In an interview with ESPN earlier today, surprise Australian Open quarterfinalist Tennys Sandgren said he ran a program to clear out his tweets, like the one where he believed that Hillary Clinton participated in a Satanic ritual. At the time of the interview, the program had cleared several consecutive months of tweets dating back to June 2016. (Sandgren had previously—likely by hand—eliminated some from further back, including one from 2015 with photos of Serena Williams captioned “Disgusting.....” and one from 2012 about how stumbling into a gay club caused his eyes to “bleed.”)
Update (Jan. 24, 12:16 a.m. ET): As the New York Times’ Ben Rothenberg points out, Sandgren’s remark, “Disgusting,” was not solely in reference to photos of Serena Williams, but also linked out to an article about what she supposedly said in a match against Roberta Vinci.
Asked by Chris McKendry about the mass deletion, Sandgren said he was trying to start over:
It’s not something that I’m really necessarily embarrassed about or anything like that, it’s just creating a version of a cleaner start is not a bad call. And people can screenshot and save and distribute everything that they would like to. I know that and that’s fine. It is what it is. Just something that I thought wouldn’t be a bad way to move forward.

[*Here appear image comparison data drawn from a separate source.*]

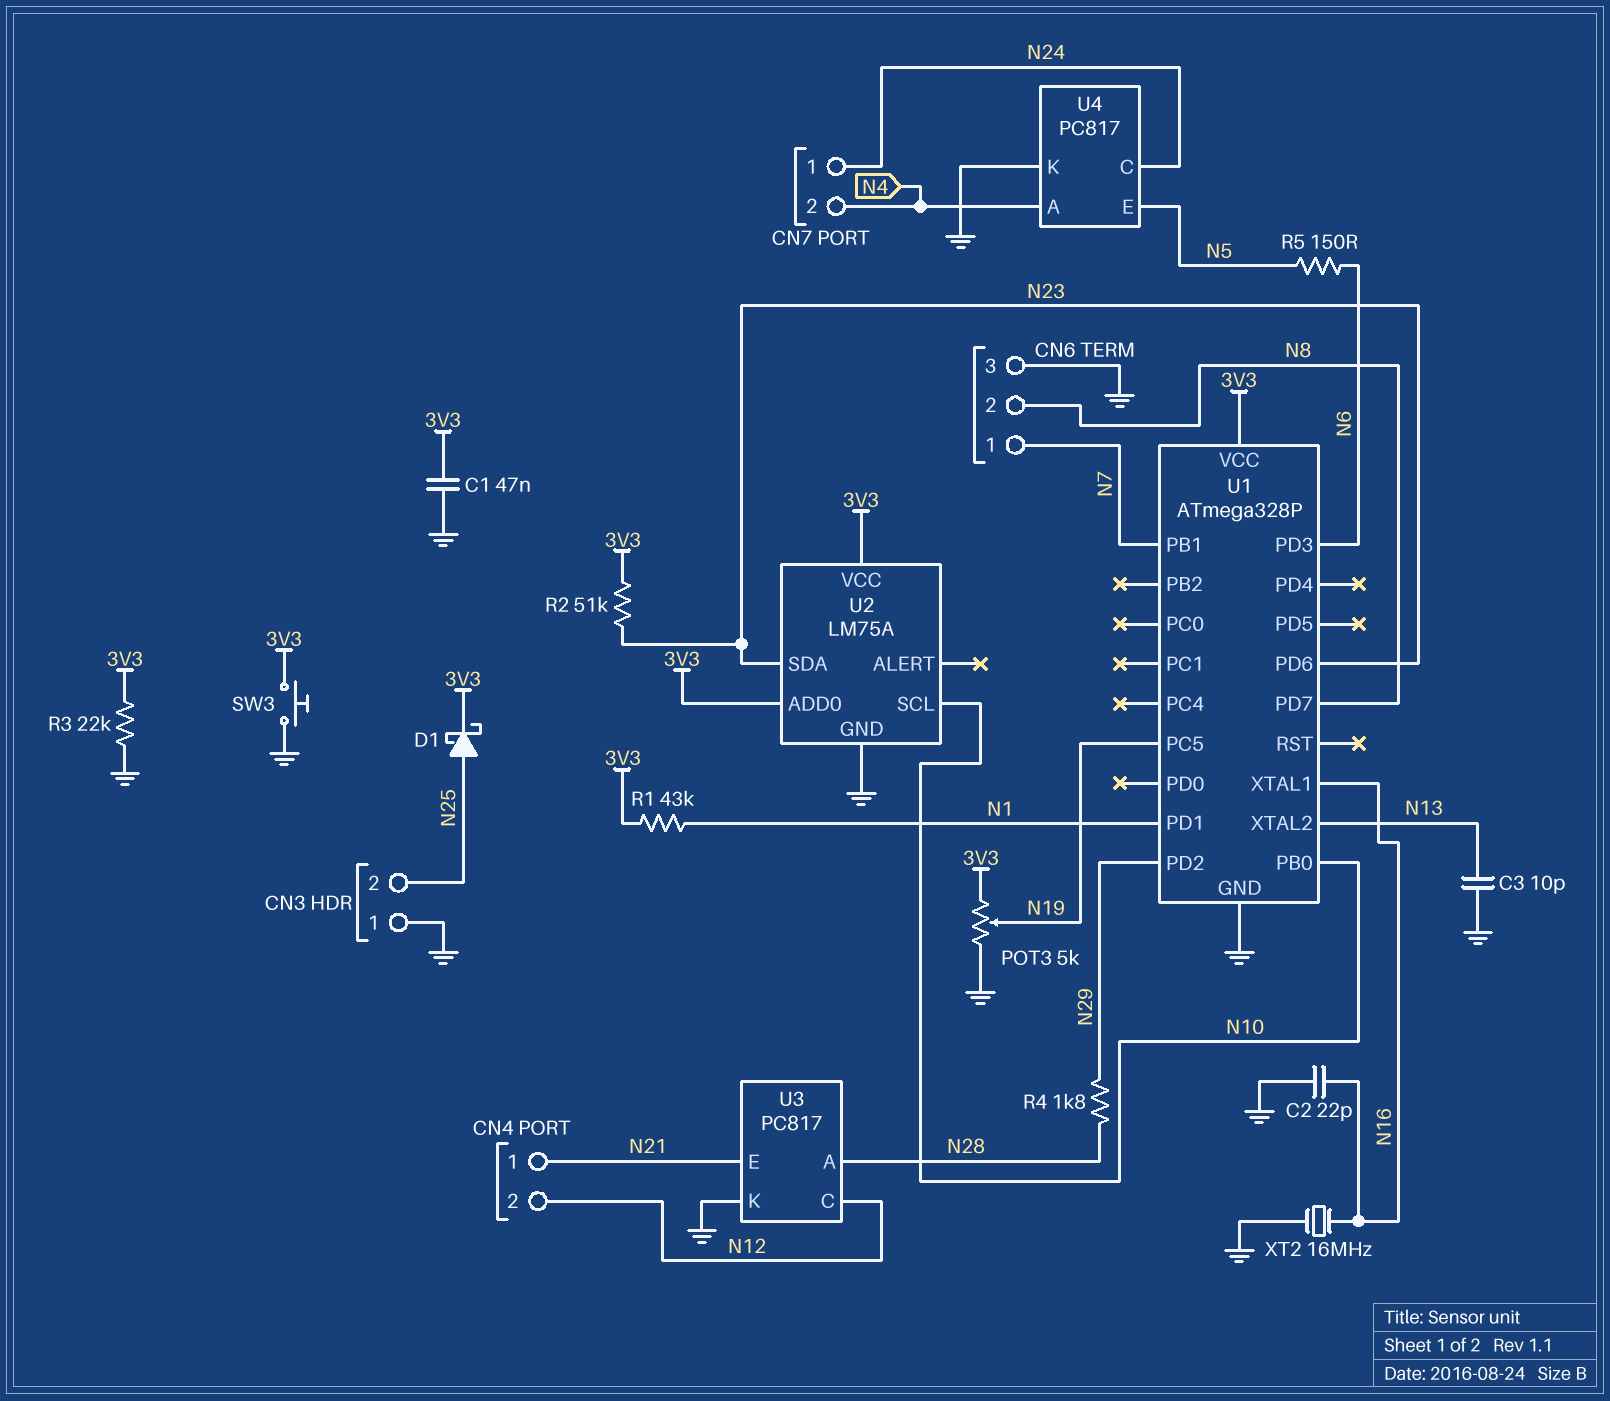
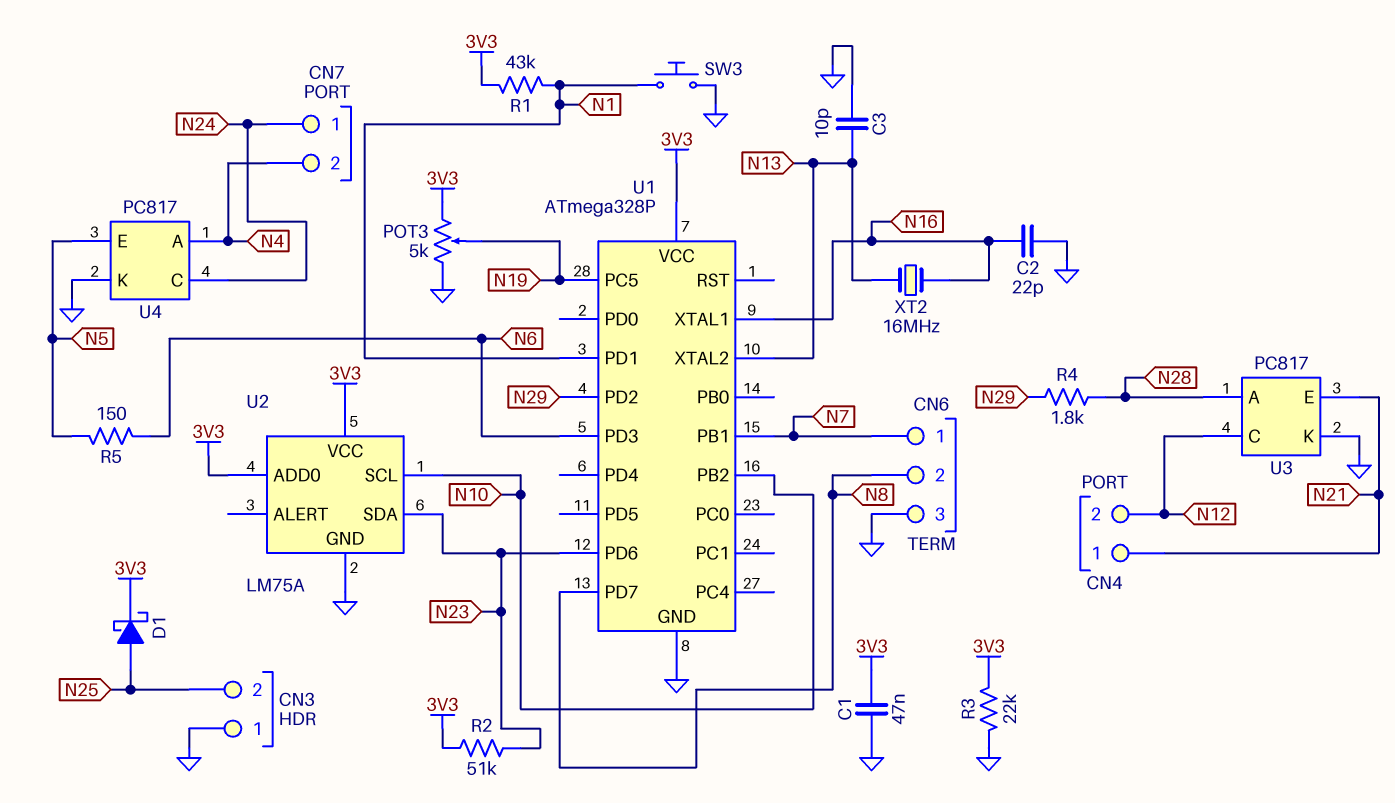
SW3: button (3V3, GND) -> button (GND, N1)
U1 pin PB0: N10 -> none
U1 pin PB2: none -> N10
XT2: 16MHz (GND, N16) -> 16MHz (N13, N16)

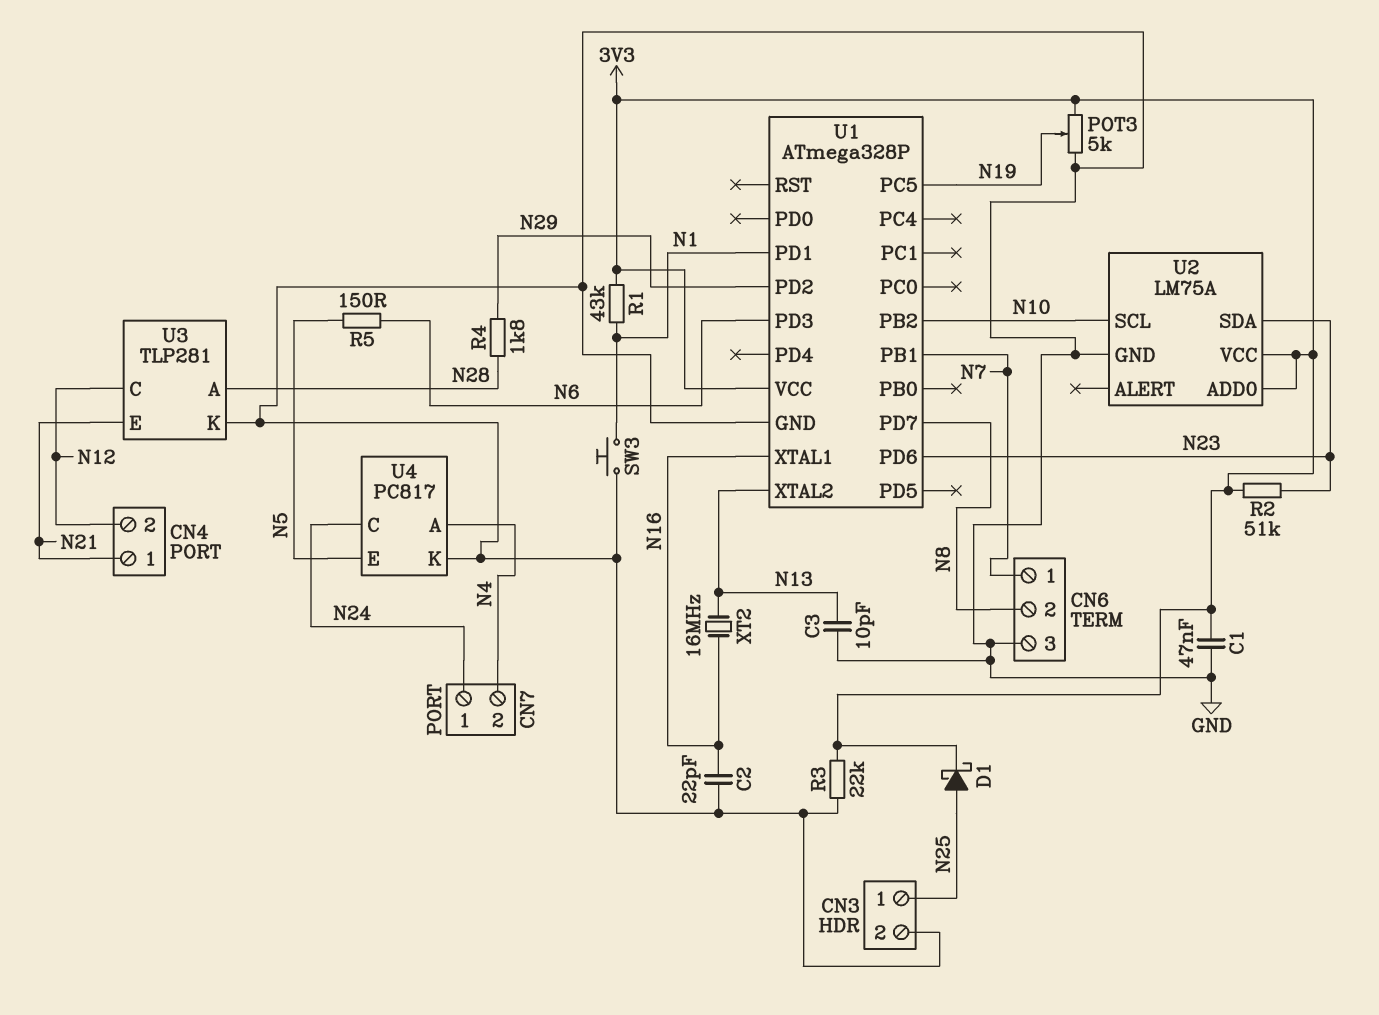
CN3 pin 1: GND -> N25
CN3 pin 2: N25 -> GND
U3: PC817 -> TLP281

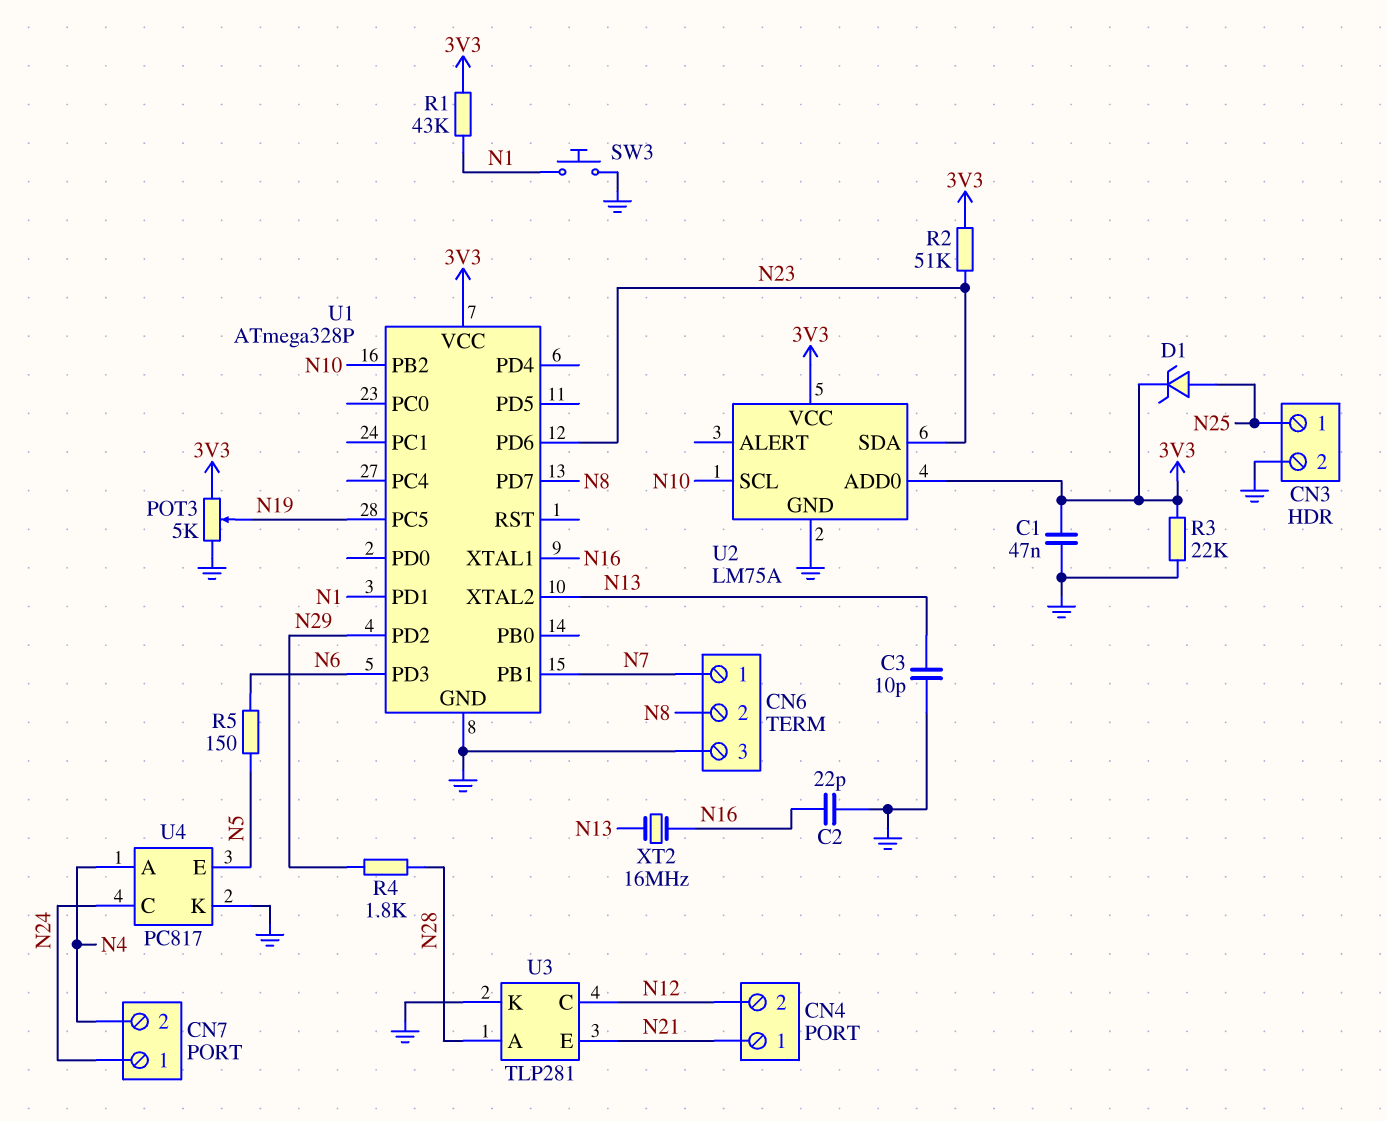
D1: schottky (A N25, K 3V3) -> zener (A N25, K 3V3)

McKendry asked Sandgren what he meant yesterday when he said that he found some of the alt-right content “interesting.” Sandgren offered this word salad in response:
I think that was maybe incorrect, or misspoke, but definitely not alt-right content is interesting. Just, some individuals’ specific content. Just, follow information. Not really specific alt-right content that I deem of value. I think that’s very incorrect, and I don’t find information like that to be of value, or to hold on to any of those things. That’s not who I am as a person in any way.
This bears repeating: If you want to ask Tennys Sandgren about his views, there’s no need to try and vaguely link him to unsavory figures or movements. Ask him about what he has written, plainly, in his own words. Ask him, for example, about Pizzagate, and why he feels that it is “sickening and the collective evidence is too much to ignore.”
At the time of writing, it appears that Sandgren has deleted all his tweets. All that remains is a retweet of a tennis blogger who once praised him but has now been highly vocal about his political views.